2023/11/18 15:30:06 I [idac] accepting connections from upstream
2023/11/18 15:30:06 I [idac] serving internal NativeSSH monitoring service on: idac:2222

How to Rebuild App Gateway Cluster

Rebuilding an App Gateway cluster involves three main steps:

Shutdown the container (requires downtime).
Remove the raft folder (Note: Best practice is to rename the folder rather than remove it, for rollback purposes).
Bring up the container.

Example:

Let's assume we have 4 App Gateways: App GW 1, 2, 3, and 4. All are part of a cluster in the domain *.tenant.ztna.safous.com, where App GW 1 is the leader. We want to decommission App GW 1 and rebuild the cluster so that it consists of only 3 App Gateways.

Cluster: App GW 1, 2, 3, 4 in *.tenant.ztna.safous.com
Leader: App GW 1
Action: Decommission App GW 1, rebuild the cluster

Steps to Perform on App GW 2, 3, and 4:

Shutdown the container (requires downtime)

cd /etc/cyolo/config
sudo docker-compose down

Rename the raft folder
```
cd /etc/cyolo
mv raft raft-bak
```
Bring up the App Gateways (note: first App GW brought up will become new cluster leader).

App GW 3 (new leader):

cd /etc/cyolo/config
sudo docker-compose up -d

App GW 2

cd /etc/cyolo/config
sudo docker-compose up -d

App GW 4

cd /etc/cyolo/config
sudo docker-compose up -d

Verification
Check the logs to ensure that the new cluster is built, with App GW 3 as the new leader and App GW 2 and 4 joining the new cluster.
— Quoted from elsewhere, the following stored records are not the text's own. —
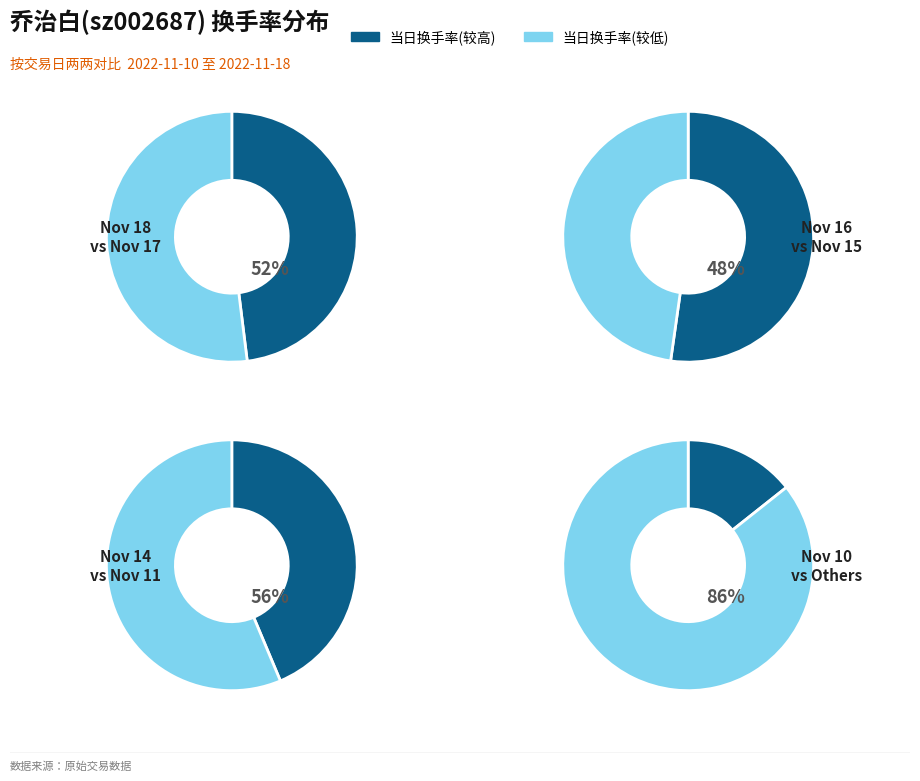

Which has a higher value, 2022-11-17 or 2022-11-10?

2022-11-10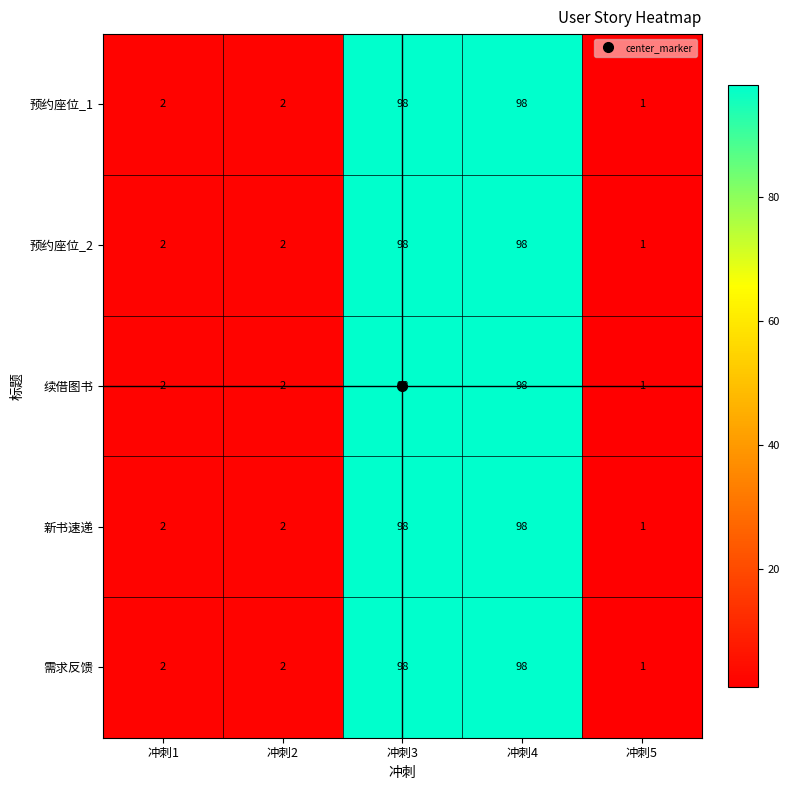

How many values in the 预约座位_1 series are below 2?

1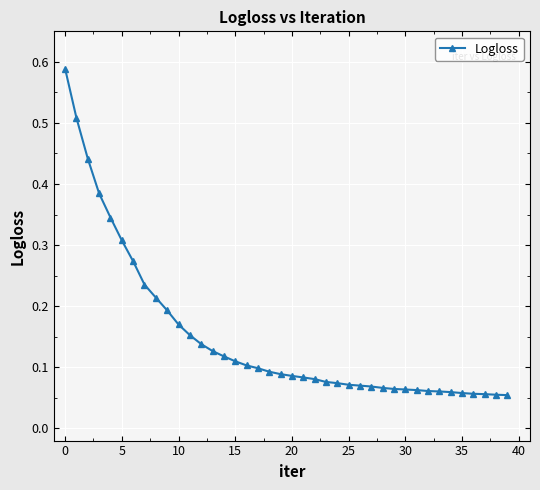

What is the sum of all values?

6.0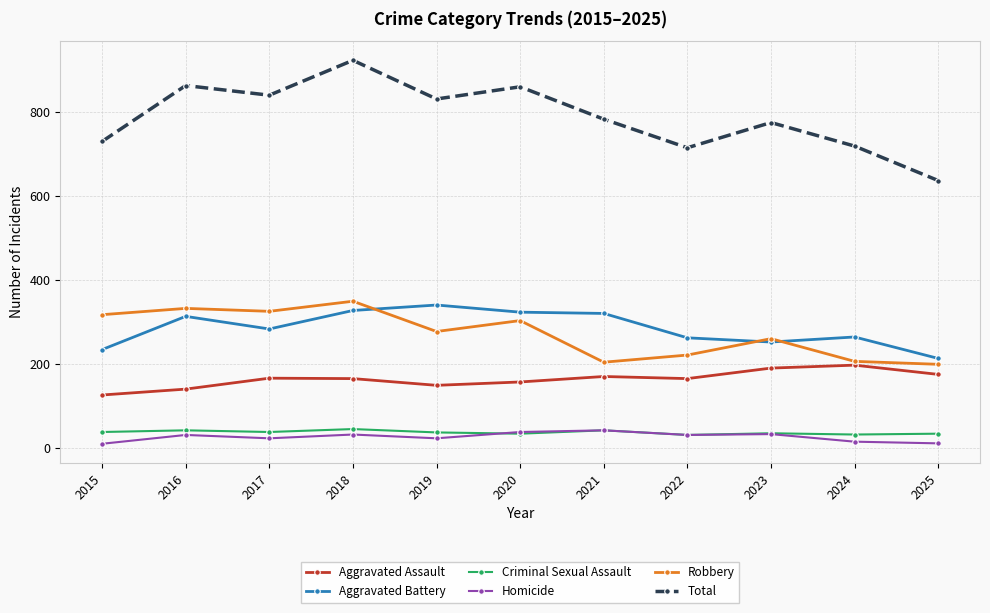

At how many categories does at least one series exceed 431?

11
docker logs -f config-idac-1

Log output for App GW 3 should show:

2023/11/18 15:28:01 I [ping-cluster] did not detect a cluster ... continuing (reason: failed to call [tcp.ztna.safous.com:443]: EOF)
2023/11/18 15:28:01 I [raft-main] bootstrapping new cluster
2023/11/18 15:28:01 I [raft-app] bootstrapping new cluster
2023/11/18 15:28:01 I [raft-logs] bootstrapping new cluster

2023/11/18 15:30:03 I [raft-app] trying to join a cluster
2023/11/18 15:30:03 I [raft-main] trying to join a cluster
2023/11/18 15:30:03 I [raft-logs] trying to join a cluster
2023/11/18 15:30:03 I [raft-app] joining cluster at index 26
2023/11/18 15:30:03 I [raft-logs] joining cluster at index 10
2023/11/18 15:30:03 I [raft-main] joining cluster at index 71
2023/11/18 15:30:04 I [raft-main] new leader: <idac id of App GW 3>
2023/11/18 15:30:04 I [raft-logs] new leader: <idac id of App GW 3>
2023/11/18 15:30:04 I [raft-app] new leader: <idac id of App GW 3>

2023/11/18 15:30:03 I [raft-app] node <idac id of App GW 2/4> at raft-app-<idac id of App GW 2/4>.<tenant>.ztna.safous.com:443 successfully joined at index=26
2023/11/18 15:30:03 I [raft-logs] node <idac id of App GW 2/4> at raft-logs-<idac id of App GW 2/4>.<tenant>.ztna.safous.com:443 successfully joined at index=10
2023/11/18 15:30:03 I [raft-main] node <idac id of App GW 2/4> at raft-main-<idac id of App GW 2/4>.<tenant>.ztna.safous.com:443 successfully joined at index=71

Log output for App GW 2 and 4 should show:

2023/11/18 15:30:03 I [raft-app] trying to join a cluster
2023/11/18 15:30:03 I [raft-main] trying to join a cluster
2023/11/18 15:30:03 I [raft-logs] trying to join a cluster
2023/11/18 15:30:03 I [raft-app] joining cluster at index 26
2023/11/18 15:30:03 I [raft-logs] joining cluster at index 10
2023/11/18 15:30:03 I [raft-main] joining cluster at index 71
2023/11/18 15:30:04 I [raft-main] new leader: <idac id of App GW 3>
2023/11/18 15:30:04 I [raft-logs] new leader: <idac id of App GW 3>
2023/11/18 15:30:04 I [raft-app] new leader: <idac id of App GW 3>

You now have a new cluster consisting of 3 App Gateways, with App GW 3 as the leader.

Finally, check the Admin Portal (Accounts, Applications, Policies, Configurations) and the User Portal to ensure everything is functioning normally.